Брутальным смехом я называю смех, когда смеются над тем, что не смешно.
Например, кто-то уродлив. Или когда кто-то обделался (однажды тёща пригласила меня на пельмени, налепила их и поставила на стул, я зашёл, и она в них села, на противень с ними, я не мог удержаться от громкого смеха, чем очень тёщу расстроил, но потом извинялся и загладил). Или когда смеются над тем, что должно быть смешно, но не смешно, например, кто-то рассказал несмешной анекдот, и тогда я заливисто смеюсь над тем, что он несмешной. Со стороны выглядит брутально тупо и в случае, если понятно, что я смеюсь несмешному, и если понимается так, что я смеюсь над тупостью ситуации.
Ещё одна тонкость: смеяться заведомо несмешному. Но чаще всего не разобрать, хотели ли авторы подать что-то как смешное или несмешное. Труднее всего, когда смешное подаётся как несмешное. Брутальный смех имеет, таким образом, тонкие настройки и часто меня одолевает, и вот он самый брутальный, когда я смотрю немецкое телевидение.
Только что отсмеялся по модели "несмешной анекдот", посмотрев по первому каналу антиковидный ролик, снятый как юмореска. А именно: немцы едут в Швейцарию на Рождество в горы, приглашённые друзьями. Друзья постоянно покашливают. Все празднуют. Все начинают покашливать. Конец рождественских праздников: кладбище в снегу за окном, и всех пригласивший дурик говорит в камеру "простите меня". За камерой записанный смех.
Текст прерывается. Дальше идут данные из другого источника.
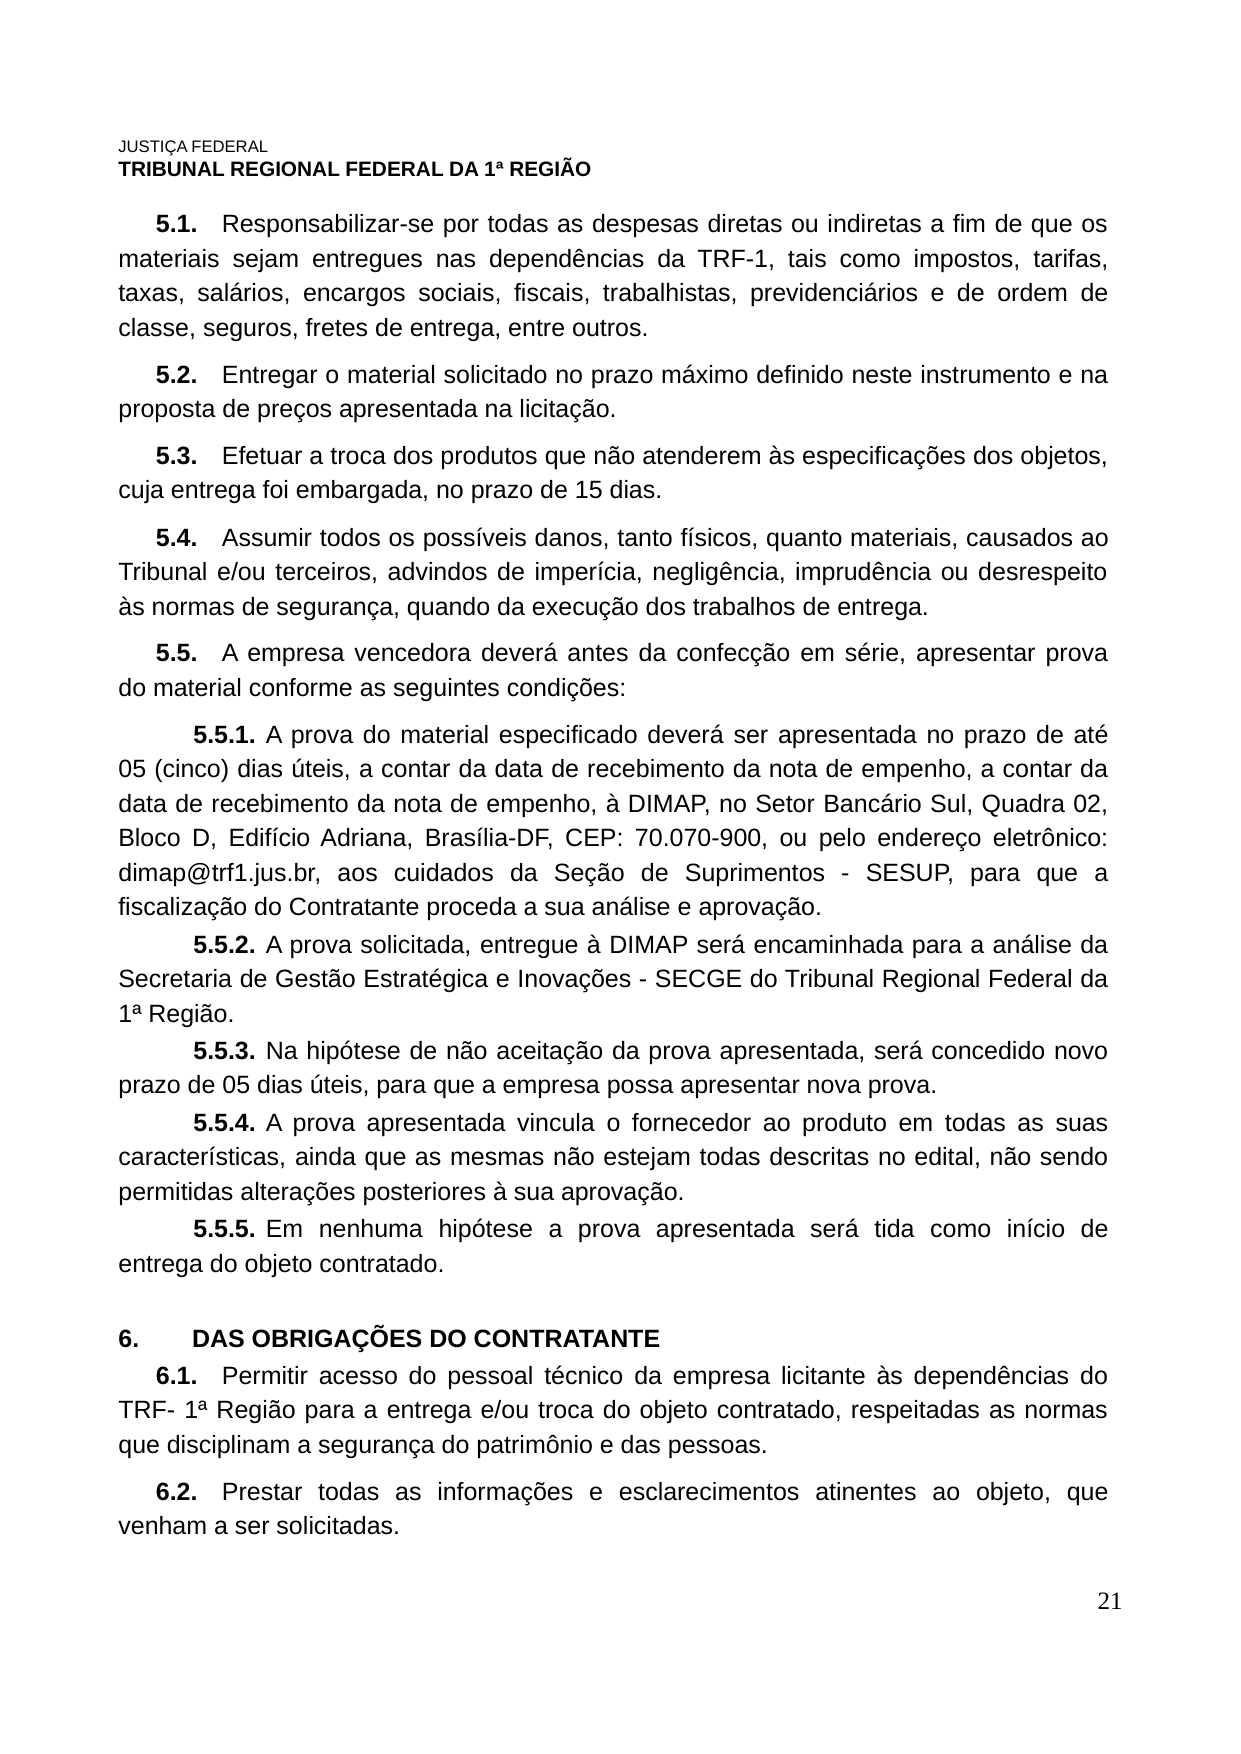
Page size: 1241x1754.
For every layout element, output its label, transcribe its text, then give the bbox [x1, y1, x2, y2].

list Efetuar a troca dos produtos que não atenderem às especificações dos objetos, cuja entrega foi embargada, no prazo de 15 dias. [118, 441, 1110, 504]
list Prestar todas as informações e esclarecimentos atinentes ao objeto, que venham a ser solicitadas. [118, 1477, 1110, 1540]
list Permitir acesso do pessoal técnico da empresa licitante às dependências do TRF- 1ª Região para a entrega e/ou troca do objeto contratado, respeitadas as normas que disciplinam a segurança do patrimônio e das pessoas. [118, 1361, 1110, 1459]
list A prova do material especificado deverá ser apresentada no prazo de até 05 (cinco) dias úteis, a contar da data de recebimento da nota de empenho, a contar da data de recebimento da nota de empenho, à DIMAP, no Setor Bancário Sul, Quadra 02, Bloco D, Edifício Adriana, Brasília-DF, CEP: 70.070-900, ou pelo endereço eletrônico: dimap@trf1.jus.br, aos cuidados da Seção de Suprimentos - SESUP, para que a fiscalização do Contratante proceda a sua análise e aprovação. [118, 720, 1110, 921]
list DAS OBRIGAÇÕES DO CONTRATANTE [118, 1323, 1110, 1352]
list Na hipótese de não aceitação da prova apresentada, será concedido novo prazo de 05 dias úteis, para que a empresa possa apresentar nova prova. [118, 1036, 1110, 1099]
list Responsabilizar-se por todas as despesas diretas ou indiretas a fim de que os materiais sejam entregues nas dependências da TRF-1, tais como impostos, tarifas, taxas, salários, encargos sociais, fiscais, trabalhistas, previdenciários e de ordem de classe, seguros, fretes de entrega, entre outros. [118, 209, 1110, 341]
list Assumir todos os possíveis danos, tanto físicos, quanto materiais, causados ao Tribunal e/ou terceiros, advindos de imperícia, negligência, imprudência ou desrespeito às normas de segurança, quando da execução dos trabalhos de entrega. [118, 522, 1110, 620]
list A prova apresentada vincula o fornecedor ao produto em todas as suas características, ainda que as mesmas não estejam todas descritas no edital, não sendo permitidas alterações posteriores à sua aprovação. [118, 1108, 1110, 1206]
list Entregar o material solicitado no prazo máximo definido neste instrumento e na proposta de preços apresentada na licitação. [118, 359, 1110, 423]
list Em nenhuma hipótese a prova apresentada será tida como início de entrega do objeto contratado. [118, 1214, 1110, 1277]
list A prova solicitada, entregue à DIMAP será encaminhada para a análise da Secretaria de Gestão Estratégica e Inovações - SECGE do Tribunal Regional Federal da 1ª Região. [118, 930, 1110, 1027]
list A empresa vencedora deverá antes da confecção em série, apresentar prova do material conforme as seguintes condições: [118, 638, 1110, 702]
И тут я взрываюсь хохотом потому, что это всё было нифига не смешно, патологично тупо и несмешно. Я смеюсь этим особым смехом, распространённым в нашем брутальном, брутально пошлом городе, в Берлине, я ему здесь научился, хотя начатки его я познал уже в России, когда меня называли циником (излишне говорить, что немцы за это терпеть меня не могут, я им кажусь циничным брутально, а они мне кажутся тогда инфантилами). Это был экскурс в теорию комического.